Yup.  Andrew's patch does pretty much this, right?

> And I suggest that this should be true even if the architecture supports FP8
> arithmetic in general.
> 
> I am ignorant of the details of what's going on here, so my expectation may
> very well be incorrect.
> 
> This PRE pass wasn't run on this example function because more than 128MB of
> memory would have been needed, but when building the Gambit Scheme system
> there are many relatively large routines where this PRE pass is run.

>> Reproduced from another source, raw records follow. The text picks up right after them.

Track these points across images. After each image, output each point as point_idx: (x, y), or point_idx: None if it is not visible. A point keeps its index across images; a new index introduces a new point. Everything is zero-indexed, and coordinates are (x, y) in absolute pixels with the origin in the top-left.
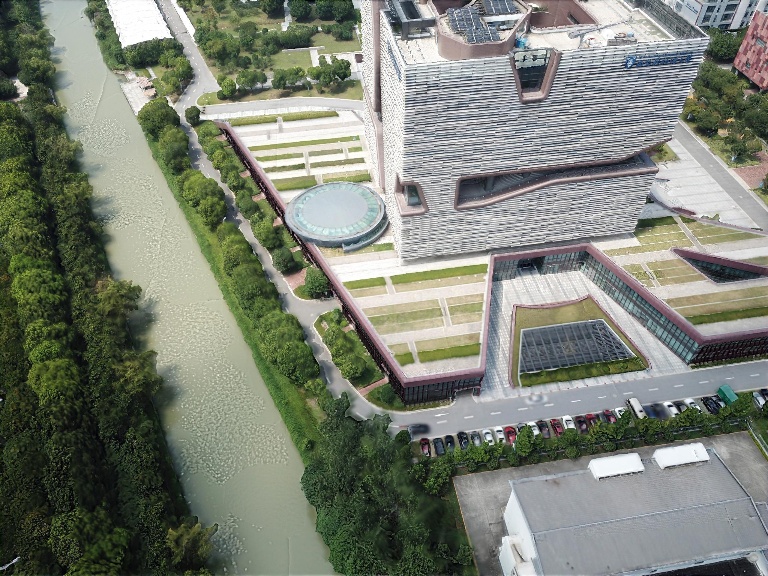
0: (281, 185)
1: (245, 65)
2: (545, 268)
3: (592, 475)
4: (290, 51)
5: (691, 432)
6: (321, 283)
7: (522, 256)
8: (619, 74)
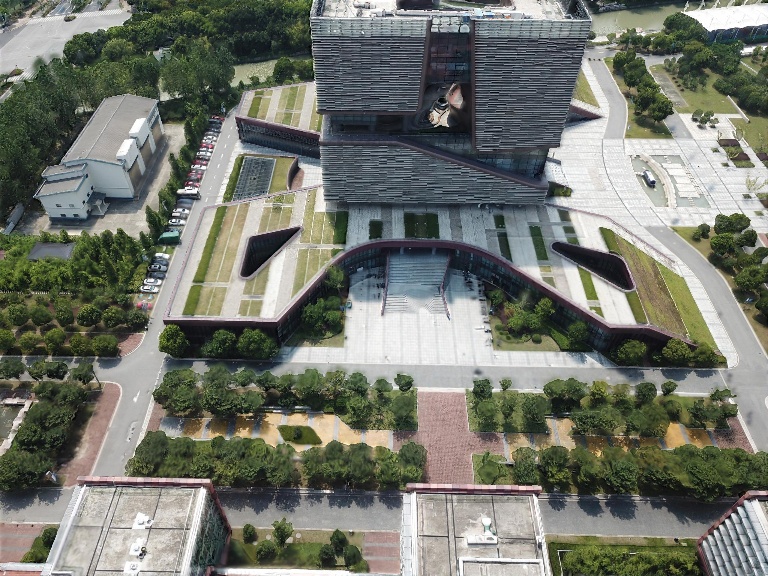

The hardreg PRE pass makes a lot of garbage, just because of how it works
(nested loops, a loop per reg, it could be coded a bit smarter).

> In another large file where this PRE pass was run, the dump file contained:
> 
> PRE GCSE of ___H___num, 31567 basic blocks, 2524104 bytes needed, 0 substs,
> 0 insns created
> 
> Does "0 substs, 0 insns created" mean that running the pass had no effect on
> the code?

Pretty much, yes.

[Bug target/121095] [15 Regression] Possibly unnecessary PRE pass on aarch64 for fpmr

2025-07-17 Thread pinskia at gcc dot gnu.org via Gcc-bugs
https://gcc.gnu.org/bugzilla/show_bug.cgi?id=121095

Andrew Pinski  changed:

   What|Removed |Added

Summary|[15/16 Regression] Possibly |[15 Regression] Possibly
   |unnecessary PRE pass on |unnecessary PRE pass on
   |aarch64 for fpmr|aarch64 for fpmr
  Known to work||14.3.0, 16.0
  Known to fail||15.1.0

--- Comment #7 from Andrew Pinski  ---
Fixed on the trunk. I am going to wait until after 15.2.0 is released to
backport it there. I want some soaking time on the trunk for the patch.